On Wednesdays and Sundays we listen to the cruiser’s net to get the run-down on all of the available activities in Luperón: a Sunday morning cruiser swap-meet, twice-a-week Spanish lessons, Monday-Wednesday-Friday yoga, twice-a-week movie nights at Wendy’s, trivia night at JR’s, full moon parties… plus cruisers will announce when they have extra space in a rental car or van going on a major shopping run to nearby Puerto Plata or Santiago. Even with all of the get togethers, it doesn’t feel nearly as “adult day care” as Georgetown, Bahamas. Maybe it’s because we plan on staying here for five months, or maybe it’s because there are so many other long-term cruiser “residents”; either way, there’s a real community feel to this place, and we think we’re going to love our stay here. People (both locals and cruisers) are so incredibly friendly, and everyone tells us that Luperón, is very safe.

Local fishing boats

Local fishing boats

llocalboats

As soon as we stepped foot in town we were smacked in the senses by loud, Latin music; lively Spanish chatter; jagged mountains begging to be climbed; motorbikes whizzing past carrying women and babies; the smell of overripe mangoes; cheerful, aimless dogs; and delicious food and beer so cheap you could eat out three times a day and barely graze the bank.

Street view

Street view

We joined some of the cruisers for our first night out to eat dinner and play trivia. Brian and I both had a meal, I had three drinks and Brian had countless beers…and we had all of this for $12.00….for everything! We could get used to this! Supposedly you can eat further out of town for even less. We’ll have to do our research on that one 🙂

Statue on main street Luperon

Statue on main street Luperon

When we walked the streets we were amazed by variety of vegetables everywhere: plantains still on their stalks, massive eggplants, red, yellow and green peppers, carrots, chayote, passion fruit, pineapples, bananas, onions, garlic, cilantro, oregano, scallions, tomatoes, potatoes, broccoli…and much, much more. Everything was grown within a few miles of town, all organic, no yucky pesticides, and we filled up a shopping bag for under $5. Red peppers? 20 pesos (about 50 cents). Mangoes? Three for 20 pesos. Fresh pineapple? 30 pesos. Right now we are getting about 43 pesos to an US dollar. After the produce being so expensive in the Bahamas and Turks and Caicos, it’s going to take us awhile to get used to the local prices. I think that we’ll manage. We’re not complaining….we can get used to this and being a vegetarian, I’m in heaven!

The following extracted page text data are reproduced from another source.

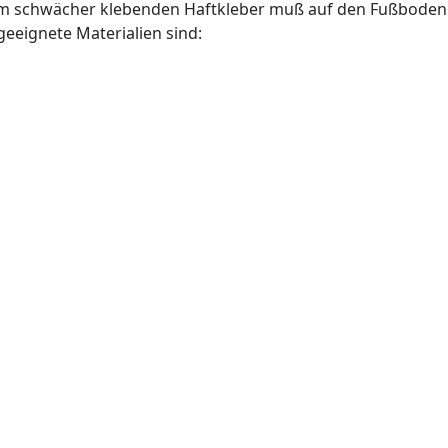
 dem schwächer klebenden Haftkleber muß auf den Fußboden
eeignete Materialien sind:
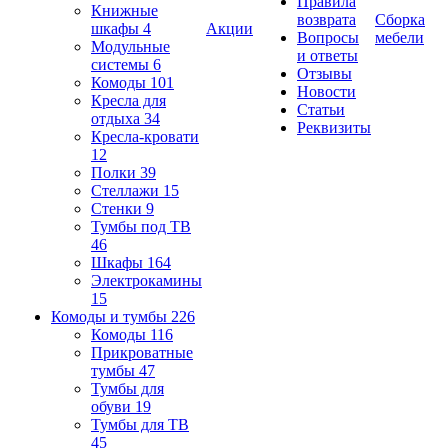
Правила
Книжные
возврата
Сборка
шкафы
4
Акции
Вопросы
мебели
Модульные
и ответы
системы
6
Отзывы
Комоды
101
Новости
Кресла для
Статьи
отдыха
34
Реквизиты
Кресла-кровати
12
Полки
39
Стеллажи
15
Стенки
9
Тумбы под ТВ
46
Шкафы
164
Электрокамины
15
Комоды и тумбы
226
Комоды
116
Прикроватные
тумбы
47
Тумбы для
обуви
19
Тумбы для ТВ
45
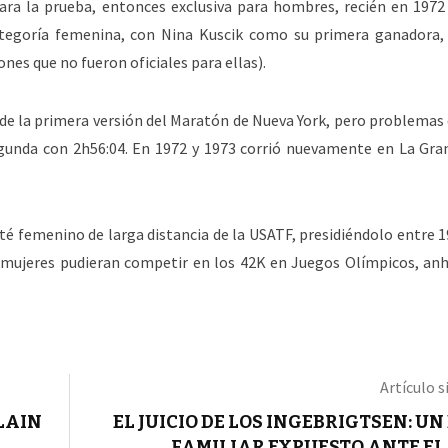
ara la prueba, entonces exclusiva para hombres, recién en 1972
 categoría femenina, con Nina Kuscik como su primera ganadora
nes que no fueron oficiales para ellas).
 de la primera versión del Maratón de Nueva York, pero problemas 
segunda con 2h56:04. En 1972 y 1973 corrió nuevamente en La Gr
é femenino de larga distancia de la USATF, presidiéndolo entre 1
s mujeres pudieran competir en los 42K en Juegos Olímpicos, anh
Artículo s
LAIN
EL JUICIO DE LOS INGEBRIGTSEN: U
FAMILIAR EXPUESTO ANTE E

Holy cow! Cows being herded down main street Luperon

Holy cow! Cows being herded down main street Luperon

So as you can tell we’ve got lots of exploring to do here. The mountains are calling us, we’ve read that there are trails, waterfalls and caves to explore, cities to check out and lots to see and learn. We’re working on our Spanish because we are going to need it. Unless you are sitting at the cruisers bar you will not hear any English. We’ve got lots to learn to be able to shop and function in everyday life here….I know we can do it!!

lus

Somehow now, we just have to figure out how to say “no” to those humongous cheap beers… Cheers!